Belfort ne veut pas mourir. C’est le sens de l’opération « ville morte » que ses habitants ont menée samedi 24 septembre, en solidarité avec les travailleurs d’Alstom menacés par la délocalisation d’une usine au carnet de commandes vide. On comprend évidemment l’inquiétude des employés et de leurs familles, qui craignent de perdre leur emploi, ou celle des commerçants qui verraient disparaître une source de revenu. On comprend aussi le recours à l’« État-providence » (quasi-pléonasme dans notre pays), d’autant qu’il est actionnaire minoritaire de l’entreprise.

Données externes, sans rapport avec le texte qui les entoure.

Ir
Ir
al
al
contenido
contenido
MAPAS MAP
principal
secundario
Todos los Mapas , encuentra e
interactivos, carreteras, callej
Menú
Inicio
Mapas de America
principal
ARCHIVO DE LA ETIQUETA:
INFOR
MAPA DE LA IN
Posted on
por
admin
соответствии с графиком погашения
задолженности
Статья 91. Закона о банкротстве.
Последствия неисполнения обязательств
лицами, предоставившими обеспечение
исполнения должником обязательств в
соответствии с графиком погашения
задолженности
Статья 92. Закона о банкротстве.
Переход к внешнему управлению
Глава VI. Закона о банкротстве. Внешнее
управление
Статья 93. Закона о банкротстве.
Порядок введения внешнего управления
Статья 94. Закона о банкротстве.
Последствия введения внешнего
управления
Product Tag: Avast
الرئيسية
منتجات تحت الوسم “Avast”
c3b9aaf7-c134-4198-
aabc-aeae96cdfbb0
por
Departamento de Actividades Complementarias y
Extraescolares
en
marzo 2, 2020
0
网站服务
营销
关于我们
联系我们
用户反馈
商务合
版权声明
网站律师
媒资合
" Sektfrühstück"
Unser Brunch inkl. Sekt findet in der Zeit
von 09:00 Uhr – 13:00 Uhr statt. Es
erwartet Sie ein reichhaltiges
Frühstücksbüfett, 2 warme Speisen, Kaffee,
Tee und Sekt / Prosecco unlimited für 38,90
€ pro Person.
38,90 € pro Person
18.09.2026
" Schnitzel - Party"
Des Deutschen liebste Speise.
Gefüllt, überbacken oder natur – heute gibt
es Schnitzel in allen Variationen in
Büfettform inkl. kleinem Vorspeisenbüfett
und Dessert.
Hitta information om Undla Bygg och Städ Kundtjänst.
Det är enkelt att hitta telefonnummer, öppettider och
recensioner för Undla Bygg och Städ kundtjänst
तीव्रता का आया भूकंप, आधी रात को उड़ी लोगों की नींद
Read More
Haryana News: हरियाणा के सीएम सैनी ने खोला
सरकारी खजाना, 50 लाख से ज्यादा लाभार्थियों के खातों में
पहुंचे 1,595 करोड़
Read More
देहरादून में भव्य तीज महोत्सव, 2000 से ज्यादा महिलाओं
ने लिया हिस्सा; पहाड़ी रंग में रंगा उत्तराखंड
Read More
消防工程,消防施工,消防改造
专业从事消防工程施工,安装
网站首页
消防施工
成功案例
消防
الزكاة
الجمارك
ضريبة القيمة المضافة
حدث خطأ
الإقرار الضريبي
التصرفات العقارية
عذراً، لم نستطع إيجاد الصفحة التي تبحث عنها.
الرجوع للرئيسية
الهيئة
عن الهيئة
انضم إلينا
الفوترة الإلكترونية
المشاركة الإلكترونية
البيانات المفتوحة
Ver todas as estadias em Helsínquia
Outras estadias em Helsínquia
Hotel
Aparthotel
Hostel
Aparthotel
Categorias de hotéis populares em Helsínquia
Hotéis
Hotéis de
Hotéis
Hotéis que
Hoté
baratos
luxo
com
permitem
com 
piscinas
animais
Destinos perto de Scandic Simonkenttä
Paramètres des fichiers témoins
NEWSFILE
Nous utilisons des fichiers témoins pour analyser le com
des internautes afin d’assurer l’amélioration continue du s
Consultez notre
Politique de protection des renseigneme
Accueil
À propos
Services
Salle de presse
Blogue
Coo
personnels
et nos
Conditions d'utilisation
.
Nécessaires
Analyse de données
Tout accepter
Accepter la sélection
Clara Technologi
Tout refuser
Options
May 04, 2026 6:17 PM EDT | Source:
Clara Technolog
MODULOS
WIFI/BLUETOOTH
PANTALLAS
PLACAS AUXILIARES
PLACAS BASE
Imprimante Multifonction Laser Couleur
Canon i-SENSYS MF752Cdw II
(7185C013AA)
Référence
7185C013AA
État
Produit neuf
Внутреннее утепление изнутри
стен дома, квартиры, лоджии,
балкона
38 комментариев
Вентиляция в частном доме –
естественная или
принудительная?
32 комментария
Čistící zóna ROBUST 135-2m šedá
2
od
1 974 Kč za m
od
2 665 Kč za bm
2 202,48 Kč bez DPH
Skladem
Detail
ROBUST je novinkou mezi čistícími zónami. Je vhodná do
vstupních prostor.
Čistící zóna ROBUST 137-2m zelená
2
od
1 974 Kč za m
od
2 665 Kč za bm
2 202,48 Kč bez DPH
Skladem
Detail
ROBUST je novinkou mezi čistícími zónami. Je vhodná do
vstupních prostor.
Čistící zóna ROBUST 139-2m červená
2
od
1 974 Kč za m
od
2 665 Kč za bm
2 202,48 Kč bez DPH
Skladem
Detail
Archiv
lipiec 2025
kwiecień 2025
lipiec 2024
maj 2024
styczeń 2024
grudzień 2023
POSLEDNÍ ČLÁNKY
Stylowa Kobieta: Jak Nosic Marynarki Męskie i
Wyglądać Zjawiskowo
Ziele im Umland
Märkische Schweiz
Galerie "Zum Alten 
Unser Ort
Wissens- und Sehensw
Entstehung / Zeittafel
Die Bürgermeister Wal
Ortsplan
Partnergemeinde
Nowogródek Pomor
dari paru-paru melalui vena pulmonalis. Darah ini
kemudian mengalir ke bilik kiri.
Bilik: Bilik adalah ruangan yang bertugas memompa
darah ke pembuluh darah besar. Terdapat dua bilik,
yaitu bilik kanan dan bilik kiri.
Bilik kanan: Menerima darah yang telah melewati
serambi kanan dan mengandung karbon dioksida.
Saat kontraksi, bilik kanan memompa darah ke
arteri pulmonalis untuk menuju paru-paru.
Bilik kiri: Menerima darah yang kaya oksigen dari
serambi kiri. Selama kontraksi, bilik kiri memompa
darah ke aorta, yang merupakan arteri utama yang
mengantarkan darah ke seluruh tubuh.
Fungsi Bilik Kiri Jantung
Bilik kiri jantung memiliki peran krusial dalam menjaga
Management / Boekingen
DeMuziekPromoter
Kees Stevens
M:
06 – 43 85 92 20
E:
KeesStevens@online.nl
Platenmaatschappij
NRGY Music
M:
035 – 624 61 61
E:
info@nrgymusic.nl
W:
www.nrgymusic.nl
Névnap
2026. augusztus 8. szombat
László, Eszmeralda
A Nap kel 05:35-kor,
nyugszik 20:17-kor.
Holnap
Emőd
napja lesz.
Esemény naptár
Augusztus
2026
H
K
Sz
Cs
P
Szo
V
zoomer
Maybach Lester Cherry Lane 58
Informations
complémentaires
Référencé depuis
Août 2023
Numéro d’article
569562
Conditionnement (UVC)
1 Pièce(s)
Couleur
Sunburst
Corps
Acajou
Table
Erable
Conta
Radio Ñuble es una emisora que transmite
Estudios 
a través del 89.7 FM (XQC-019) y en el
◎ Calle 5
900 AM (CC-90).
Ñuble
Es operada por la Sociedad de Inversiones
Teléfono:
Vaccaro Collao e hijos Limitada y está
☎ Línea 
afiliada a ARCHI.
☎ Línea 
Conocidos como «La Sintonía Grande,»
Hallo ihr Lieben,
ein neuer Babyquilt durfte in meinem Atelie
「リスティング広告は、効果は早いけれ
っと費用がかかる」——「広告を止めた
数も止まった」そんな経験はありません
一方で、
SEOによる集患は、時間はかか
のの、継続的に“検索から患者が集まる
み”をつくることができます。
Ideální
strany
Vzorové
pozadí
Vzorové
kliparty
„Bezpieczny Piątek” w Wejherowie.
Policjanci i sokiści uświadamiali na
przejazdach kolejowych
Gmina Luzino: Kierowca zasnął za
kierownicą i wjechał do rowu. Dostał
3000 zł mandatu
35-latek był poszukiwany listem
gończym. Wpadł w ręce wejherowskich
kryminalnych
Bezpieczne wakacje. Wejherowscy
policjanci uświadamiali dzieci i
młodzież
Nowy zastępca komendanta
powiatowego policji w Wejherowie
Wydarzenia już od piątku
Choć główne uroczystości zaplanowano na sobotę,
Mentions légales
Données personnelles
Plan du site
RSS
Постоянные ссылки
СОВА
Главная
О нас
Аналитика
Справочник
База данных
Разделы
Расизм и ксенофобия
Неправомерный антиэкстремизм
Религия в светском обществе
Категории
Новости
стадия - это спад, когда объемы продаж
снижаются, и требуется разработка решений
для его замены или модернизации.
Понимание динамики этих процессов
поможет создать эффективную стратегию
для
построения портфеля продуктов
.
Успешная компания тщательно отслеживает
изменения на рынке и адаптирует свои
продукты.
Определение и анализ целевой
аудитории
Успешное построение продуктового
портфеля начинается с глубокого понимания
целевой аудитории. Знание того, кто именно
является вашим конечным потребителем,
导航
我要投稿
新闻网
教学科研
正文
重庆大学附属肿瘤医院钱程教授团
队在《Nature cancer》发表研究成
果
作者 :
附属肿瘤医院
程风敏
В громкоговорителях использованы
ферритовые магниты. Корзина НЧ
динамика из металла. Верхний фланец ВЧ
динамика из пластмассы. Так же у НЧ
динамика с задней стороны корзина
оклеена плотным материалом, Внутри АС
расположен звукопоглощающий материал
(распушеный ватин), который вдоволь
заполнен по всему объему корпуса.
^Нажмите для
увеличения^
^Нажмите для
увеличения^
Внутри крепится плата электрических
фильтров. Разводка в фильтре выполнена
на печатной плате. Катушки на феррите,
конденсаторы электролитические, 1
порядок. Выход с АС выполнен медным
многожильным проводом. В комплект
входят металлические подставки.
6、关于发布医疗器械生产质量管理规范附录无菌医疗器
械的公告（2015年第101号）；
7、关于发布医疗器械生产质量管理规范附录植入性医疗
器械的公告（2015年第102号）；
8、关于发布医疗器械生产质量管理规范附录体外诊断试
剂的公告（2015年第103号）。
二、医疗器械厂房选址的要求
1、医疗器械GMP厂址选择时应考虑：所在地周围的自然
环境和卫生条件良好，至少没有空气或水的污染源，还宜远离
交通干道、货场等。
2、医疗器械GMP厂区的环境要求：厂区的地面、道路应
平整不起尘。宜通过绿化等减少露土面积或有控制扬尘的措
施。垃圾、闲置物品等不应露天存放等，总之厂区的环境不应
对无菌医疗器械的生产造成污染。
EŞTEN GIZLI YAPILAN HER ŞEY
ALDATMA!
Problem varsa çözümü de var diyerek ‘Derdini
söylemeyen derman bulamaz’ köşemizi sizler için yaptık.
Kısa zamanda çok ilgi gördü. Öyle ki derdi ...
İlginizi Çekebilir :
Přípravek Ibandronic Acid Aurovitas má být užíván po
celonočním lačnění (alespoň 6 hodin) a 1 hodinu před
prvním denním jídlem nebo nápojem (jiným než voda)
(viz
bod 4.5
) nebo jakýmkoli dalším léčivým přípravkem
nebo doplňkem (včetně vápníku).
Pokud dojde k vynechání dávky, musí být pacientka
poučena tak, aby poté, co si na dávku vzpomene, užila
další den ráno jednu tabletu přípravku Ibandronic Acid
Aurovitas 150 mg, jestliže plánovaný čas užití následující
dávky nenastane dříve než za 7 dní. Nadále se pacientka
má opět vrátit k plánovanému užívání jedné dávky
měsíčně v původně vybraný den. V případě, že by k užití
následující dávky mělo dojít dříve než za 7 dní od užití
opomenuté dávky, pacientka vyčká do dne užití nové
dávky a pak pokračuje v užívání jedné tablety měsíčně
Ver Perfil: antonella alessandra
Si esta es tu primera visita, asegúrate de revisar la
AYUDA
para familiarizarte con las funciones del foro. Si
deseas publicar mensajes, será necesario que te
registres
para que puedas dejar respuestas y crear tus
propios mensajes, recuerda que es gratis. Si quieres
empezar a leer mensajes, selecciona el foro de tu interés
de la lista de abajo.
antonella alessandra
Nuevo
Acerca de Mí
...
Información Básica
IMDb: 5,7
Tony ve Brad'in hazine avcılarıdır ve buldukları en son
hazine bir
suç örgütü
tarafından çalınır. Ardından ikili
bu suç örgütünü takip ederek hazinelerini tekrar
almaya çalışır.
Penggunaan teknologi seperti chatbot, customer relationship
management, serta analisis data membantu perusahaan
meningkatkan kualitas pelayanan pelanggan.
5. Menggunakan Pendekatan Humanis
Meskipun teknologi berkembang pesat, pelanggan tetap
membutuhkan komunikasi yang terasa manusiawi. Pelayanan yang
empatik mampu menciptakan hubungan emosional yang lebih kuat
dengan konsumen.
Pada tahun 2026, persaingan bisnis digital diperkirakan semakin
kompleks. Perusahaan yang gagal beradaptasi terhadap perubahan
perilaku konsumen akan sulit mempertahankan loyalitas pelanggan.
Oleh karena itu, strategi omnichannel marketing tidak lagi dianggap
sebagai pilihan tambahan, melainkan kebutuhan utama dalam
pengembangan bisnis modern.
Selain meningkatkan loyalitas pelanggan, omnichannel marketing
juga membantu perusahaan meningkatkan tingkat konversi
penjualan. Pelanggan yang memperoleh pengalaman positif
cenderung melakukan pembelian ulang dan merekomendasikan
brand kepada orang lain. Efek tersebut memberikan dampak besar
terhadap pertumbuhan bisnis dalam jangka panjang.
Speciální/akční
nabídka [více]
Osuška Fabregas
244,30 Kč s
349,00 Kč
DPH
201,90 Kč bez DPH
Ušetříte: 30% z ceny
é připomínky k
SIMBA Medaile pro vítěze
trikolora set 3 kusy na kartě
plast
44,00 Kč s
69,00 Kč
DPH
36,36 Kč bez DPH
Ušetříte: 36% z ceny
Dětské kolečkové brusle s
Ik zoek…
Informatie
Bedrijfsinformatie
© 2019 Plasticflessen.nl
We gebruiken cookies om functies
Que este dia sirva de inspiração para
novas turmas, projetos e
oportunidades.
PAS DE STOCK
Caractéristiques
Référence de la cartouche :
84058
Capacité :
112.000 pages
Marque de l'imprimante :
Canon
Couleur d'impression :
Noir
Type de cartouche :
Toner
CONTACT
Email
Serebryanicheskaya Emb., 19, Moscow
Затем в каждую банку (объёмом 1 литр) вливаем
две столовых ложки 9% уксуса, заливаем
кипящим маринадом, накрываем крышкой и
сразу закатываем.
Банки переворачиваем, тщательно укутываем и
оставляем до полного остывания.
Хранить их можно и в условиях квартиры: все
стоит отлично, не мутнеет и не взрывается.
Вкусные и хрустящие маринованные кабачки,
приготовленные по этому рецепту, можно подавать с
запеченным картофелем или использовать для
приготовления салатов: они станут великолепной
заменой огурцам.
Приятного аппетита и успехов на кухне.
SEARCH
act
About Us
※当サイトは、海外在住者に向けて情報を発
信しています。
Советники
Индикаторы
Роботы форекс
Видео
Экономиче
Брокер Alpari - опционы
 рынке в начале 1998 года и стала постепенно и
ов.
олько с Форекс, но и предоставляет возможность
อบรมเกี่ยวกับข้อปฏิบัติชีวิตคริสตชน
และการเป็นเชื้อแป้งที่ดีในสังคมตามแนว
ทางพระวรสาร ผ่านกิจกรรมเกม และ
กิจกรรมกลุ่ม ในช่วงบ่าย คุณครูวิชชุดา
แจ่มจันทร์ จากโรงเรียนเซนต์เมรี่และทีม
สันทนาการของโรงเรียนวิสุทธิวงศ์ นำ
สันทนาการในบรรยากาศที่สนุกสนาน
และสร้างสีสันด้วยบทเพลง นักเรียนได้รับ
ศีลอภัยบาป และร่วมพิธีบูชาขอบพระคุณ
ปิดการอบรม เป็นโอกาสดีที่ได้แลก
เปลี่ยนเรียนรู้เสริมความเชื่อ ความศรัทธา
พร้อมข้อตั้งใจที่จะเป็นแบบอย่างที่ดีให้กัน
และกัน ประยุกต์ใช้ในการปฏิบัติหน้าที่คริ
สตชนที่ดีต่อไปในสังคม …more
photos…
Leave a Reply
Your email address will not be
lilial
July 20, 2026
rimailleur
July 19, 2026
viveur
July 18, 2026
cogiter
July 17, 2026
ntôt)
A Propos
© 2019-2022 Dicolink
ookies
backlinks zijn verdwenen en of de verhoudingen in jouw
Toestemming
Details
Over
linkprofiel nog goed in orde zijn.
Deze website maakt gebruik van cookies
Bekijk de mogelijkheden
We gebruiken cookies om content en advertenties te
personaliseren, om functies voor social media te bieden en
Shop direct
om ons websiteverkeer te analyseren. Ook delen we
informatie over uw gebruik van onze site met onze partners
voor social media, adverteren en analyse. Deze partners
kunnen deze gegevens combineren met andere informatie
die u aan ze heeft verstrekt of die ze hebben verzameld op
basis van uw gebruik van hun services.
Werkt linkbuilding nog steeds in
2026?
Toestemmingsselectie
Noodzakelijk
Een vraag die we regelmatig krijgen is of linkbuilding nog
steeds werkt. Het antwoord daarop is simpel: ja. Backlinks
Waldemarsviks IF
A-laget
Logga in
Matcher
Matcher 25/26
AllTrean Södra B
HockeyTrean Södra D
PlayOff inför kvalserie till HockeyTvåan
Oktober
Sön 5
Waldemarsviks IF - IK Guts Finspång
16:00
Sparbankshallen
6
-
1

On comprend enfin la volonté locale de faire pression sur le gouvernement afin qu’il tienne la promesse très vite exprimée par le chef de l’État puis le Premier ministre, de « trouver une solution ». Une promesse qui en rappelle immédiatement d’autres (les sites d’Arcelor Mittal à Florange, de PSA à Aulnay-sous-bois ou de Petroplus à Petit-Couronne…), qui n’ont pas été tenues.

Pourtant, au-delà du cas spécifique mais emblématique d’Alstom, on doit s’interroger sur l’attitude la plus efficace à adopter dans ce type de situation, sachant que bien d’autres entreprises et activités sont menacées par l’économie mondialisée. Plus largement encore, faut-il se battre à tout prix pour « maintenir » et rechercher le statu quo dans la vie économique et sociale ? Ou faut-il accepter (et, pourquoi pas, aimer) l’idée que les choses ne sont pas immuables et que les adaptations sont inévitables ? Tels sont en effet les termes, volontairement simplifiés, d’un débat essentiel qui traverse la société française et les responsables politiques.

Le statu quo intenable

Une première façon de répondre à cette question est d’observer lucidement l’histoire économique et sociale des peuples. L’exercice montre à l’évidence que le statu quo n’est pas tenable sur le long terme, et que le changement est la règle. Toutes les innovations techniques majeures ont eu des conséquences considérables sur la vie des êtres humains, depuis le premier feu qu’ils ont eux-mêmes créé (environ 500 000 ans avant J.C.) jusqu’à l’ordinateur (1936), en passant successivement par l’écriture (5000 avant J.C.), la roue (vers 3500 avant J.C.), le cadran solaire (1500 avant J.C.), le moulin à vent (700 avant J.C.), la charrue (300 avant J.C.), le moulin à eau (200 avant J.C.), les lunettes (1300), le canon (1313), l’imprimerie (1454), la pile électrique (1800), le train (1804), la bicyclette (1817), la photographie (1839), le téléphone (1876), la voiture (1883), l’avion (1890), la radio et le cinéma (1895), la télévision (1926), la bombe atomique (1945) et bien d’autres encore. Chaque fois, les « progrès » ont profité à ceux qui étaient en mesure de les utiliser et de les promouvoir. Ils ont au contraire nui à ceux qui les ont refusés, souvent au prétexte qu’ils modifiaient leurs habitudes. Et, surtout, ils n’ont pu être empêchés que très provisoirement par ceux qui les redoutaient.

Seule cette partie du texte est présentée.